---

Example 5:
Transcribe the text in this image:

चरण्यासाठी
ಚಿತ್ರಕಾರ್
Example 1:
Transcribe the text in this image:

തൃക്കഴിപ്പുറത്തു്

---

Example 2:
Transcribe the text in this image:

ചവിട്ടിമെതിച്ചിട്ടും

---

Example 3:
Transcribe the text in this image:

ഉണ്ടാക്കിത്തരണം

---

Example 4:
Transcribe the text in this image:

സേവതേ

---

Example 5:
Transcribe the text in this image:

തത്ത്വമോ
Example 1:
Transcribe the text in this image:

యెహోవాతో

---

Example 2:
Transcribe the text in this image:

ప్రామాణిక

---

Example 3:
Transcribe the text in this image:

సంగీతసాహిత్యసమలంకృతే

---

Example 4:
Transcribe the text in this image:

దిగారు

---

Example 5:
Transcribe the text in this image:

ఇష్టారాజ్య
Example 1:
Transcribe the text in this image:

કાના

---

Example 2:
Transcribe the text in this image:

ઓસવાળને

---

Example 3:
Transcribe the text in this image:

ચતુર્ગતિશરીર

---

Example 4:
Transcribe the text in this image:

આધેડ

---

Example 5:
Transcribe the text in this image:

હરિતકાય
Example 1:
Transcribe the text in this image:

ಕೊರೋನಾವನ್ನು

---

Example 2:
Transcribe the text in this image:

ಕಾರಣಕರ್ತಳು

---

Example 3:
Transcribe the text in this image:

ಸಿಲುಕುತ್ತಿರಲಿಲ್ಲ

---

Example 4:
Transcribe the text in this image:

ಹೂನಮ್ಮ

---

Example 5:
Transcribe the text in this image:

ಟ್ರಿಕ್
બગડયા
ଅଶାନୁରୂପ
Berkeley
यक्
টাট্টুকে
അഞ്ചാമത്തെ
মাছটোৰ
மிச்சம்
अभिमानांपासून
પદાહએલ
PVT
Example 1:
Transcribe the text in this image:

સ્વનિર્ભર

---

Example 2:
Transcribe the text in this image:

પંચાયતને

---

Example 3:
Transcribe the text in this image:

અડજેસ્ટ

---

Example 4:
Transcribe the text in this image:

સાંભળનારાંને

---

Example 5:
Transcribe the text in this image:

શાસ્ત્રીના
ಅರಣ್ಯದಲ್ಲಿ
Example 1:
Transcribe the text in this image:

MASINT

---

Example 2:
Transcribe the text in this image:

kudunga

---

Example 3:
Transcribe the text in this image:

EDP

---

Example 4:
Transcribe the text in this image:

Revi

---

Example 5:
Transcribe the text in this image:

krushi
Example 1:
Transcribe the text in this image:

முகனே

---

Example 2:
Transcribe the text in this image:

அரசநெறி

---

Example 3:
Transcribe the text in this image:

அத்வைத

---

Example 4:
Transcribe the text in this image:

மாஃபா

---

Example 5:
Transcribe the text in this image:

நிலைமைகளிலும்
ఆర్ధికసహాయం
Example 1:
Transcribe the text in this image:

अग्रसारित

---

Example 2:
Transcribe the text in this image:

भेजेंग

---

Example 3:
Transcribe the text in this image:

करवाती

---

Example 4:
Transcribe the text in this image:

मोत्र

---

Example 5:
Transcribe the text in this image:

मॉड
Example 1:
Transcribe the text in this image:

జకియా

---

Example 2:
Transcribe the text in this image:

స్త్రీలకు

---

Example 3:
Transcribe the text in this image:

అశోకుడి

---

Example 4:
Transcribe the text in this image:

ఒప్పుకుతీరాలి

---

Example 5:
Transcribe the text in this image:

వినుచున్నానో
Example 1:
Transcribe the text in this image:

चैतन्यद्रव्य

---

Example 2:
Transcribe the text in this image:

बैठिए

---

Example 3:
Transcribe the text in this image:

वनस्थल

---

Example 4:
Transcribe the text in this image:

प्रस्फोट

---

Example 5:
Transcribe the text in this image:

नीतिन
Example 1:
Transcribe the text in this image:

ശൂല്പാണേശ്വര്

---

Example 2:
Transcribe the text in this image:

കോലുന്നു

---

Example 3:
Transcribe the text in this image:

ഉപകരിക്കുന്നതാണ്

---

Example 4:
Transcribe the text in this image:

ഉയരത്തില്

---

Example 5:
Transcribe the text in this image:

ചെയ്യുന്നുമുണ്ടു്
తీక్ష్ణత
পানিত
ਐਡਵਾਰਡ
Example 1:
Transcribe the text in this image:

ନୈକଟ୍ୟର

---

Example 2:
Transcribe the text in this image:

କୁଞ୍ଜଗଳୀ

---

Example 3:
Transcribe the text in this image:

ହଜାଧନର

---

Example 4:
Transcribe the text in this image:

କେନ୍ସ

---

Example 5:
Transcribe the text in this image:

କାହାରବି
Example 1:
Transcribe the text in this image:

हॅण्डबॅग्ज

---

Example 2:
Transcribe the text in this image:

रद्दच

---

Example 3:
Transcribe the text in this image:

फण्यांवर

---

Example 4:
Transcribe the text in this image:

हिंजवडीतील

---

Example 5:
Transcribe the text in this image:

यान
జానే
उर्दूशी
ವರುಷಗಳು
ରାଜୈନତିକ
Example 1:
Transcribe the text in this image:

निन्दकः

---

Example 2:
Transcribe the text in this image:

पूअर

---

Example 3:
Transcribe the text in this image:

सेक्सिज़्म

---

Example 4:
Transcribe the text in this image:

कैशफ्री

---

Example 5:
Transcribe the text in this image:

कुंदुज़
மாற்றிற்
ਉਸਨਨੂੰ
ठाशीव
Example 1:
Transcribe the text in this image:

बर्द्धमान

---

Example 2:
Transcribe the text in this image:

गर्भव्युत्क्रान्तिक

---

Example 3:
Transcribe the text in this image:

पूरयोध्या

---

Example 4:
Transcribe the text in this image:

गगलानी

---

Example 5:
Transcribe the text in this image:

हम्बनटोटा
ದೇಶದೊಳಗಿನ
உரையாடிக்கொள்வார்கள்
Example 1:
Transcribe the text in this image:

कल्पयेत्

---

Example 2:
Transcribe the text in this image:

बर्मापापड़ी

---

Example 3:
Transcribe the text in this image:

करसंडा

** ASSIGNMENT **
Restate all of the entries exactly, please.

** RESPONSE TO THE EXERCISE **
---

Example 5:
Transcribe the text in this image:

चरण्यासाठी
ಚಿತ್ರಕಾರ್
Example 1:
Transcribe the text in this image:

തൃക്കഴിപ്പുറത്തു്

---

Example 2:
Transcribe the text in this image:

ചവിട്ടിമെതിച്ചിട്ടും

---

Example 3:
Transcribe the text in this image:

ഉണ്ടാക്കിത്തരണം

---

Example 4:
Transcribe the text in this image:

സേവതേ

---

Example 5:
Transcribe the text in this image:

തത്ത്വമോ
Example 1:
Transcribe the text in this image:

యెహోవాతో

---

Example 2:
Transcribe the text in this image:

ప్రామాణిక

---

Example 3:
Transcribe the text in this image:

సంగీతసాహిత్యసమలంకృతే

---

Example 4:
Transcribe the text in this image:

దిగారు

---

Example 5:
Transcribe the text in this image:

ఇష్టారాజ్య
Example 1:
Transcribe the text in this image:

કાના

---

Example 2:
Transcribe the text in this image:

ઓસવાળને

---

Example 3:
Transcribe the text in this image:

ચતુર્ગતિશરીર

---

Example 4:
Transcribe the text in this image:

આધેડ

---

Example 5:
Transcribe the text in this image:

હરિતકાય
Example 1:
Transcribe the text in this image:

ಕೊರೋನಾವನ್ನು

---

Example 2:
Transcribe the text in this image:

ಕಾರಣಕರ್ತಳು

---

Example 3:
Transcribe the text in this image:

ಸಿಲುಕುತ್ತಿರಲಿಲ್ಲ

---

Example 4:
Transcribe the text in this image:

ಹೂನಮ್ಮ

---

Example 5:
Transcribe the text in this image:

ಟ್ರಿಕ್
બગડયા
ଅଶାନୁରୂପ
Berkeley
यक्
টাট্টুকে
അഞ്ചാമത്തെ
মাছটোৰ
மிச்சம்
अभिमानांपासून
પદાહએલ
PVT
Example 1:
Transcribe the text in this image:

સ્વનિર્ભર

---

Example 2:
Transcribe the text in this image:

પંચાયતને

---

Example 3:
Transcribe the text in this image:

અડજેસ્ટ

---

Example 4:
Transcribe the text in this image:

સાંભળનારાંને

---

Example 5:
Transcribe the text in this image:

શાસ્ત્રીના
ಅರಣ್ಯದಲ್ಲಿ
Example 1:
Transcribe the text in this image:

MASINT

---

Example 2:
Transcribe the text in this image:

kudunga

---

Example 3:
Transcribe the text in this image:

EDP

---

Example 4:
Transcribe the text in this image:

Revi

---

Example 5:
Transcribe the text in this image:

krushi
Example 1:
Transcribe the text in this image:

முகனே

---

Example 2:
Transcribe the text in this image:

அரசநெறி

---

Example 3:
Transcribe the text in this image:

அத்வைத

---

Example 4:
Transcribe the text in this image:

மாஃபா

---

Example 5:
Transcribe the text in this image:

நிலைமைகளிலும்
ఆర్ధికసహాయం
Example 1:
Transcribe the text in this image:

अग्रसारित

---

Example 2:
Transcribe the text in this image:

भेजेंग

---

Example 3:
Transcribe the text in this image:

करवाती

---

Example 4:
Transcribe the text in this image:

मोत्र

---

Example 5:
Transcribe the text in this image:

मॉड
Example 1:
Transcribe the text in this image:

జకియా

---

Example 2:
Transcribe the text in this image:

స్త్రీలకు

---

Example 3:
Transcribe the text in this image:

అశోకుడి

---

Example 4:
Transcribe the text in this image:

ఒప్పుకుతీరాలి

---

Example 5:
Transcribe the text in this image:

వినుచున్నానో
Example 1:
Transcribe the text in this image:

चैतन्यद्रव्य

---

Example 2:
Transcribe the text in this image:

बैठिए

---

Example 3:
Transcribe the text in this image:

वनस्थल

---

Example 4:
Transcribe the text in this image:

प्रस्फोट

---

Example 5:
Transcribe the text in this image:

नीतिन
Example 1:
Transcribe the text in this image:

ശൂല്പാണേശ്വര്

---

Example 2:
Transcribe the text in this image:

കോലുന്നു

---

Example 3:
Transcribe the text in this image:

ഉപകരിക്കുന്നതാണ്

---

Example 4:
Transcribe the text in this image:

ഉയരത്തില്

---

Example 5:
Transcribe the text in this image:

ചെയ്യുന്നുമുണ്ടു്
తీక్ష్ణత
পানিত
ਐਡਵਾਰਡ
Example 1:
Transcribe the text in this image:

ନୈକଟ୍ୟର

---

Example 2:
Transcribe the text in this image:

କୁଞ୍ଜଗଳୀ

---

Example 3:
Transcribe the text in this image:

ହଜାଧନର

---

Example 4:
Transcribe the text in this image:

କେନ୍ସ

---

Example 5:
Transcribe the text in this image:

କାହାରବି
Example 1:
Transcribe the text in this image:

हॅण्डबॅग्ज

---

Example 2:
Transcribe the text in this image:

रद्दच

---

Example 3:
Transcribe the text in this image:

फण्यांवर

---

Example 4:
Transcribe the text in this image:

हिंजवडीतील

---

Example 5:
Transcribe the text in this image:

यान
జానే
उर्दूशी
ವರುಷಗಳು
ରାଜୈନତିକ
Example 1:
Transcribe the text in this image:

निन्दकः

---

Example 2:
Transcribe the text in this image:

पूअर

---

Example 3:
Transcribe the text in this image:

सेक्सिज़्म

---

Example 4:
Transcribe the text in this image:

कैशफ्री

---

Example 5:
Transcribe the text in this image:

कुंदुज़
மாற்றிற்
ਉਸਨਨੂੰ
ठाशीव
Example 1:
Transcribe the text in this image:

बर्द्धमान

---

Example 2:
Transcribe the text in this image:

गर्भव्युत्क्रान्तिक

---

Example 3:
Transcribe the text in this image:

पूरयोध्या

---

Example 4:
Transcribe the text in this image:

गगलानी

---

Example 5:
Transcribe the text in this image:

हम्बनटोटा
ದೇಶದೊಳಗಿನ
உரையாடிக்கொள்வார்கள்
Example 1:
Transcribe the text in this image:

कल्पयेत्

---

Example 2:
Transcribe the text in this image:

बर्मापापड़ी

---

Example 3:
Transcribe the text in this image:

करसंडा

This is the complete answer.